# Advice needed regarding humidity



## karel (Oct 9, 2011)

Hi all I have a 5 year old male tegu, he lives in a 9+5+4 foot viv ,but I have trouble getting the humidity for his shedding much above about 40%, with daily misting it goes to about 60% until the moisture evaporates , any advice on how to raise it continually,having said that he does get to swim in the bath in luke warm water. So far his shedding has been ok .
Many thanks Charlie

I also forgot to say that the temp is basking warm end is about 100F and the cool end about 80-85 and is about 8feet away from the warming basking end. Hope this gives more info.
Best wishes Charlie


----------



## boyd1955 (Oct 9, 2011)

It sounds like your moisture is fine ... Shedding is down to a good varied diet rather than constant moisture levels ... Keep misting his cage a few times a day and he should be fine as long as it doesn't get dry and dusty ... Thats when it will cause health problems for him


----------



## james.w (Oct 9, 2011)

Do you have pics of your cage? What are you using for substrate? How much ventilation is on the cage?


----------



## Rhetoric (Oct 9, 2011)

If your wood has been sealed you can get a bucket of water and pour it in the enclosure. My enclosures are in the garage so I use a hose to get the substrate wet when needed. What are you using to measure the temps, how far away are you measuring it? I would also try an bump it up closer to 105-110. Sometimes I have issues keeping the humidity up all the time, I have a couple plastic tubs they've decided to use as hides and once they flip those over they seem to stay pretty humid.


----------



## boyd1955 (Oct 9, 2011)

Hi Karel ... I'm a bit confused ... What exactly is the problem ? ... You say he is 5 years old and shedding fine and as far as we know healthy ... What extra benefit do you think he will get from keeping the humidity at a certain level ?


----------



## karel (Oct 10, 2011)

Hi all Many thanks for your help. I was concerned with humidity because everyone on the forums stresses its importance.As far as I know all is well , I am just trying to avoid any problems in the long term. The substrate is wood chips , and I use a digital hydrometer ,and those stick on the back wall thermometers ,plus a digital one for ambient temp. I will post pics of the whole viv also. Also ventilation is a series of holes at the top on the back wall .
Best wishes Charlie


----------



## boyd1955 (Oct 10, 2011)

Hi Karel ... It is important that the substrate doesn't get too dry and dusty ... But I'd say if you've had him for 5 years and he's doing well with his sheds and health then you are doing fine ... You'd know soon enough if he was too dry ... Look forward to seeing the pix


----------



## james.w (Oct 10, 2011)

What type of wood chips? 

How long have you had him in this enclosure? 

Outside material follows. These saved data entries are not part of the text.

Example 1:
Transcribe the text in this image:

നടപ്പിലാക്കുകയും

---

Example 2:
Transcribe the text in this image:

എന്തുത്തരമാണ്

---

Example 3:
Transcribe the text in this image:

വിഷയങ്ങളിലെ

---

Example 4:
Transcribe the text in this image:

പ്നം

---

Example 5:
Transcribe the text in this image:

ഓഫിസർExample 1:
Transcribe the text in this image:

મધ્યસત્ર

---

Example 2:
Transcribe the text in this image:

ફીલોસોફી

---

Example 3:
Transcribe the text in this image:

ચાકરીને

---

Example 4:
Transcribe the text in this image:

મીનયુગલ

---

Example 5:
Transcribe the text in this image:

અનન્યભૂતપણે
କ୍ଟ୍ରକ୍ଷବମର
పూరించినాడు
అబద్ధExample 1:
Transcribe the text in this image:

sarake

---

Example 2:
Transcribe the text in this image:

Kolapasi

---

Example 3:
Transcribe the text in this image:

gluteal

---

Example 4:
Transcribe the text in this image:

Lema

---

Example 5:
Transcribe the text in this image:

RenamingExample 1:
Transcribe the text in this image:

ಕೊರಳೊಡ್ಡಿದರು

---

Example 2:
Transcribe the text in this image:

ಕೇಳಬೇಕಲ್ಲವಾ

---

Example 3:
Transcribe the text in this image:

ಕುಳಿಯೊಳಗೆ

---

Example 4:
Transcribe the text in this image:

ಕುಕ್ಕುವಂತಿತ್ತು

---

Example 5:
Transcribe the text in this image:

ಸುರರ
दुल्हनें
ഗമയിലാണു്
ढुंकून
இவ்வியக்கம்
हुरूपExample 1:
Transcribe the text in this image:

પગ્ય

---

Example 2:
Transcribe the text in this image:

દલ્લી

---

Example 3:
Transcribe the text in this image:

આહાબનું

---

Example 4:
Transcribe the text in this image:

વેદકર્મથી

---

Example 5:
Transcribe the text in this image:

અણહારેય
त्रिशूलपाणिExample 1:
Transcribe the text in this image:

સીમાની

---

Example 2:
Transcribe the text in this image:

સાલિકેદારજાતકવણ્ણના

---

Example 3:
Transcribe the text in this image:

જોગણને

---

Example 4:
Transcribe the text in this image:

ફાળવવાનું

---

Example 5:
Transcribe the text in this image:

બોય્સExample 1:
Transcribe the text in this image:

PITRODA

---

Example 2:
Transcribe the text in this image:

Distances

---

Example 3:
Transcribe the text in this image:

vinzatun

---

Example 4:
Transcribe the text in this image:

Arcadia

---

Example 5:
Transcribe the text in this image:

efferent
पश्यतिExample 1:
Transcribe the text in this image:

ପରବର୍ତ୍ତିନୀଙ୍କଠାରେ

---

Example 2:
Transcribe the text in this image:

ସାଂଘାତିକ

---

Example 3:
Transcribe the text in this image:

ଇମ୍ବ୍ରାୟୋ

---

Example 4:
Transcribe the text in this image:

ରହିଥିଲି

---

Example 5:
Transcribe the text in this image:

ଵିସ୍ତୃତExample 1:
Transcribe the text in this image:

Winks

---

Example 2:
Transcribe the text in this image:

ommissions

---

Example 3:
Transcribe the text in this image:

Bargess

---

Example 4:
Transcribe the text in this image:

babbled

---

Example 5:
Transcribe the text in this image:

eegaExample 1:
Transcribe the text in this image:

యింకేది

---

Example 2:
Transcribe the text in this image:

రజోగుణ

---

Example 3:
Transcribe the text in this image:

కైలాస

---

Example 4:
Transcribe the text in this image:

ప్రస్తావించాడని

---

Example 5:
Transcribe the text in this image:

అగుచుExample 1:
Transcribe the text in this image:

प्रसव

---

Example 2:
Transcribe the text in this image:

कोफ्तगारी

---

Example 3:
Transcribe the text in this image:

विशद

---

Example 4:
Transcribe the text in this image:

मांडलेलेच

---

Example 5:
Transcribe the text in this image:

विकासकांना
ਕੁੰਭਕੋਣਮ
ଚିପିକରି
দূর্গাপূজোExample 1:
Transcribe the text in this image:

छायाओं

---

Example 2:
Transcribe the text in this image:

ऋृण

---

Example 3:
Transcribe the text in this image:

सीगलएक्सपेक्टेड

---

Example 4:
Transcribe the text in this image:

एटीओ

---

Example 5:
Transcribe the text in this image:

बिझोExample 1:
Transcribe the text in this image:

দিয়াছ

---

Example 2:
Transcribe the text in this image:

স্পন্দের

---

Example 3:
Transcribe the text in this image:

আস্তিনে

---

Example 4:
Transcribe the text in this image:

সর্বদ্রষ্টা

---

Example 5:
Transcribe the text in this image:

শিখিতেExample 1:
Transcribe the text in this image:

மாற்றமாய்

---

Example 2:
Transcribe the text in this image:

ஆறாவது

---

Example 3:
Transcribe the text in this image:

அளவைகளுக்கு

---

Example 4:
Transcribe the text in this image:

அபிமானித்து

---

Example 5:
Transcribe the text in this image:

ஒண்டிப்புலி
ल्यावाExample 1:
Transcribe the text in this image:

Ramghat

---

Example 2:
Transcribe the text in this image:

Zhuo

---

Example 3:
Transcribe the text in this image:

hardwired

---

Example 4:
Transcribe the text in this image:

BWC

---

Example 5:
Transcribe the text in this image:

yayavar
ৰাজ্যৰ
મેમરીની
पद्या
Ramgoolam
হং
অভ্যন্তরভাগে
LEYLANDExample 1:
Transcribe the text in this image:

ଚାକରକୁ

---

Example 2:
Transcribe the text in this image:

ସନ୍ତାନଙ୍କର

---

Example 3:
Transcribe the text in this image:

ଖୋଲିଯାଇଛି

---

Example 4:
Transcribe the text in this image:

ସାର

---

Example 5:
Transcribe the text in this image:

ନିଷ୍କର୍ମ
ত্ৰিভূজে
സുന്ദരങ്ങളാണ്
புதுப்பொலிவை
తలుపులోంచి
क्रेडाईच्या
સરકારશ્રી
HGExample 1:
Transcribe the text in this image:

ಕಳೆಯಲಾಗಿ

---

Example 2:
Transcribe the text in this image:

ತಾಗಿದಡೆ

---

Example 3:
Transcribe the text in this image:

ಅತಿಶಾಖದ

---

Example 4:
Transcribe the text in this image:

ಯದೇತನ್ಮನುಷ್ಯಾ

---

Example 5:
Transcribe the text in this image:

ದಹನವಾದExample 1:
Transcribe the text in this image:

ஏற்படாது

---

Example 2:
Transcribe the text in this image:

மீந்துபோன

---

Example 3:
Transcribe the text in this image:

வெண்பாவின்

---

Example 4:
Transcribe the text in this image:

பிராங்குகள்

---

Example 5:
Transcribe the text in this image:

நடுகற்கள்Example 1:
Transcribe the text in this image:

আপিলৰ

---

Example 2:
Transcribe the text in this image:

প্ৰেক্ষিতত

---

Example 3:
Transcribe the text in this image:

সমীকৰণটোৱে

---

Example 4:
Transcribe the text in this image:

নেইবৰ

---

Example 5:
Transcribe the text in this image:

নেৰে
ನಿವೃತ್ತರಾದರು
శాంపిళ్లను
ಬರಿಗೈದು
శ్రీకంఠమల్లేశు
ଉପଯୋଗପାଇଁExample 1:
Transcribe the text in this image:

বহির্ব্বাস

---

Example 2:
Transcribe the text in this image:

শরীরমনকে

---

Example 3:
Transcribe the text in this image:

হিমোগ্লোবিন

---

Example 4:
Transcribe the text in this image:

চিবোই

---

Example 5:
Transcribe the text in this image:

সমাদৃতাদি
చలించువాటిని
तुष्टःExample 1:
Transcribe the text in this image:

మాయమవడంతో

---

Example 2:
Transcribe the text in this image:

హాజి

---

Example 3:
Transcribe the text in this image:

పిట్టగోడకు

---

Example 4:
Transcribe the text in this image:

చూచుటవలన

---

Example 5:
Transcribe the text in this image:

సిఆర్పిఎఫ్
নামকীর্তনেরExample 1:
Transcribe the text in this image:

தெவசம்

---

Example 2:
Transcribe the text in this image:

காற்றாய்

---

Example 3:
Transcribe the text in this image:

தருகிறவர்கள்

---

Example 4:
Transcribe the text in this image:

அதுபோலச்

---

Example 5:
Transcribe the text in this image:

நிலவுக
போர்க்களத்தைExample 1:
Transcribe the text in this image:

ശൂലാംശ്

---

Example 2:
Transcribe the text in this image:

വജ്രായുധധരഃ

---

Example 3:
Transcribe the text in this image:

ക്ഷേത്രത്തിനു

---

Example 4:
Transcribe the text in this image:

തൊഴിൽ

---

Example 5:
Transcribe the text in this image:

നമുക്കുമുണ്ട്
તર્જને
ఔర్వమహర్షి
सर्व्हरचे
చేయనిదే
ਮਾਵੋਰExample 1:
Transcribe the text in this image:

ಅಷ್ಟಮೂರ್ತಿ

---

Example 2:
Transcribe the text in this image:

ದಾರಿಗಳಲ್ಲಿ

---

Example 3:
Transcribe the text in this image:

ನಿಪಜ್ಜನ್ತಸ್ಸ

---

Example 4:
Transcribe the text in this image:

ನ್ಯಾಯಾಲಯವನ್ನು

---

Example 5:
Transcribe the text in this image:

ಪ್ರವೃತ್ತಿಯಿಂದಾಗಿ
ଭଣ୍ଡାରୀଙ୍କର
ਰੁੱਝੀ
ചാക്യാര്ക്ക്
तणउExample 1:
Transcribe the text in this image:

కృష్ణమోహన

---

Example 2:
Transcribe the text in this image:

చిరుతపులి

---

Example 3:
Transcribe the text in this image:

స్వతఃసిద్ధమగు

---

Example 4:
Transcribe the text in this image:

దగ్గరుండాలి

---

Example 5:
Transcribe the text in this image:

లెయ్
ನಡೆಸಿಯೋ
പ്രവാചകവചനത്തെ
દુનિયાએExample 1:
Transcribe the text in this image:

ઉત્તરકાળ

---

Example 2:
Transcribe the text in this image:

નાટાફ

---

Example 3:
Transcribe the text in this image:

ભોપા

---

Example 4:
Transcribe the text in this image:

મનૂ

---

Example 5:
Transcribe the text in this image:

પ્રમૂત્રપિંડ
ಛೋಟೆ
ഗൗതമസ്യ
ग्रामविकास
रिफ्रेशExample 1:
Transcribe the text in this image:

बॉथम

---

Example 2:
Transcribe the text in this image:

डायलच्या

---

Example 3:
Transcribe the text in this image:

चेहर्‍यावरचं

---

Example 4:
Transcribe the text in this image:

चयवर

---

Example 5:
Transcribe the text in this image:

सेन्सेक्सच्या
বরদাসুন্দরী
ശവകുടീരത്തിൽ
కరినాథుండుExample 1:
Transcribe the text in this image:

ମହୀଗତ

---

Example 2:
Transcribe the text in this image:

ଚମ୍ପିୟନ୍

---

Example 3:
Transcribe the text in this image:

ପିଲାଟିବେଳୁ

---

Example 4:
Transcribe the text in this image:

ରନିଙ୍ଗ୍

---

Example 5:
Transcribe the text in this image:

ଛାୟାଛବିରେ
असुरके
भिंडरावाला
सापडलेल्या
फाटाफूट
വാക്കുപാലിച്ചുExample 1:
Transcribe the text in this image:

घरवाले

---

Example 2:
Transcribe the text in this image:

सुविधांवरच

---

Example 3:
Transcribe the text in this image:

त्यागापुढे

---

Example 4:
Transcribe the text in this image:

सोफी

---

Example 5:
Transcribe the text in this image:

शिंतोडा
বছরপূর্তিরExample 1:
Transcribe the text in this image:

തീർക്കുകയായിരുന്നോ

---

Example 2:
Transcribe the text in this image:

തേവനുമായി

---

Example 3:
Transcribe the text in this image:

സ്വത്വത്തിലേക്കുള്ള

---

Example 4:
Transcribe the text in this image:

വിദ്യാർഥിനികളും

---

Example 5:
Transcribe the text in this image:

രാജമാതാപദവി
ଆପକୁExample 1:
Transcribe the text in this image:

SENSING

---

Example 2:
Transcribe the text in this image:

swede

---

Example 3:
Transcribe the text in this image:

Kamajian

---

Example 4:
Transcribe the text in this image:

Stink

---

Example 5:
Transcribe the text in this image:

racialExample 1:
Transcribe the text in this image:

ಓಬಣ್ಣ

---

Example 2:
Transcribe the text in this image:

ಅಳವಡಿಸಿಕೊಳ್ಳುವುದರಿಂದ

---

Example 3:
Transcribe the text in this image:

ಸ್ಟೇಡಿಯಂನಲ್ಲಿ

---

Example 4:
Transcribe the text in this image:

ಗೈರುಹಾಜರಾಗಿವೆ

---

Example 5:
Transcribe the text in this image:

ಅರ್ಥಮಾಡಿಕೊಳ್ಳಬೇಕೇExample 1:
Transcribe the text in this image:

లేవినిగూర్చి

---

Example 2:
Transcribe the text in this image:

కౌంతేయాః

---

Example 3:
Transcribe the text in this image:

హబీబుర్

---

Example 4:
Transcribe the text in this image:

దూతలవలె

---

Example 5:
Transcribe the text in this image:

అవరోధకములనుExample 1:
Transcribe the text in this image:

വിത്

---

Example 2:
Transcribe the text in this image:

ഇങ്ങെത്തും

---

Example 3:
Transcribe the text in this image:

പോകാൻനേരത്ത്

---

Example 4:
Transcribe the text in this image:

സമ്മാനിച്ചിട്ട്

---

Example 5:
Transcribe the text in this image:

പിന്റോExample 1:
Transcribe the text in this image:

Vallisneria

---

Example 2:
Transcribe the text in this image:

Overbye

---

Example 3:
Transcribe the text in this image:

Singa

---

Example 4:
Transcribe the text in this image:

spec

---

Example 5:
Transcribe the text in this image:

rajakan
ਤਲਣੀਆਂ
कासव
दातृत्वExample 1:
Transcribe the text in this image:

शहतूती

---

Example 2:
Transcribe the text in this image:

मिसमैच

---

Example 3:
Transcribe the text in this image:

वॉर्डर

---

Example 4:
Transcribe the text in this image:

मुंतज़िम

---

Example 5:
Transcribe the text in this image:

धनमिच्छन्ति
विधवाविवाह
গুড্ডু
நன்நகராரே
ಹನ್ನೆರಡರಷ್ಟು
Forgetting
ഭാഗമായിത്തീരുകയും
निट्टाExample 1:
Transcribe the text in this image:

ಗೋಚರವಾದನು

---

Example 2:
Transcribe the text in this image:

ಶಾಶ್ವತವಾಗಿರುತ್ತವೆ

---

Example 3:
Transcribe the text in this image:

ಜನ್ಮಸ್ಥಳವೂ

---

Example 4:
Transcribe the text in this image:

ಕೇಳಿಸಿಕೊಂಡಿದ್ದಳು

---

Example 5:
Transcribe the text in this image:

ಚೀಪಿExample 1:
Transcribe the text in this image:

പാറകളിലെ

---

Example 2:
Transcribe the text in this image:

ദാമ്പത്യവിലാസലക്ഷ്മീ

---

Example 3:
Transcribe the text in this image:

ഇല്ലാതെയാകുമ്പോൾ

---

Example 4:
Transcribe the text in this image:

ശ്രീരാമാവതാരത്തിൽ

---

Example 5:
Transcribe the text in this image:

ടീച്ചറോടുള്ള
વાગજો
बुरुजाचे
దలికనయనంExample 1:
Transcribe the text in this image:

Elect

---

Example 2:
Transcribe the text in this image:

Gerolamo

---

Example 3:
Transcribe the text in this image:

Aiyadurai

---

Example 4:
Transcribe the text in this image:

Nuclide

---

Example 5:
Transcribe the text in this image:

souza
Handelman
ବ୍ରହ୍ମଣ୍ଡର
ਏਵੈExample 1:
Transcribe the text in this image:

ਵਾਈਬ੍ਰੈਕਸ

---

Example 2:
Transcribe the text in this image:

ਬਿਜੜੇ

Your temps may be off based in what you are using to measure them.

What are the ambient temps outside of the enclosure?

Where is your hygrometer placed in the enclosure?


----------



## karel (Oct 11, 2011)

Hi he has been in the enclosure about 2 and a half years ,outside is generally room temp, and they are ordinary wood chips for reptiles as sold in pet shops . And the hydrometr is about half way down the enclosure ,or rather the probe is .
Best wishes Charlie


----------



## james.w (Oct 11, 2011)

What is the room temp? 

How big are the wood chips?

Is the hygrometer on the cool end, warm end, or in the middle?


----------



## karel (Oct 11, 2011)

Hi I live in England so the room temp in summer can be 90s in winter with central heating about 75-80 or so. the wood chips are about a centimeter square some are smaller.and the probe is roughly in the middle .


----------



## james.w (Oct 11, 2011)

I would try a different substrate, not sure what you have available in England, but I use a sand/soil mix and it works well.


----------



## karel (Oct 11, 2011)

Hi I have just ordered some cypress mulch, hopefully this will retain humidity better ,as he also like to burrow to go to sleep.
Many thanks for your help. I will post some pics of the viv later this week.
Best wishes Charlie


----------



## james.w (Oct 11, 2011)

Yes Cypress should hold humidity better than the wood chips.


----------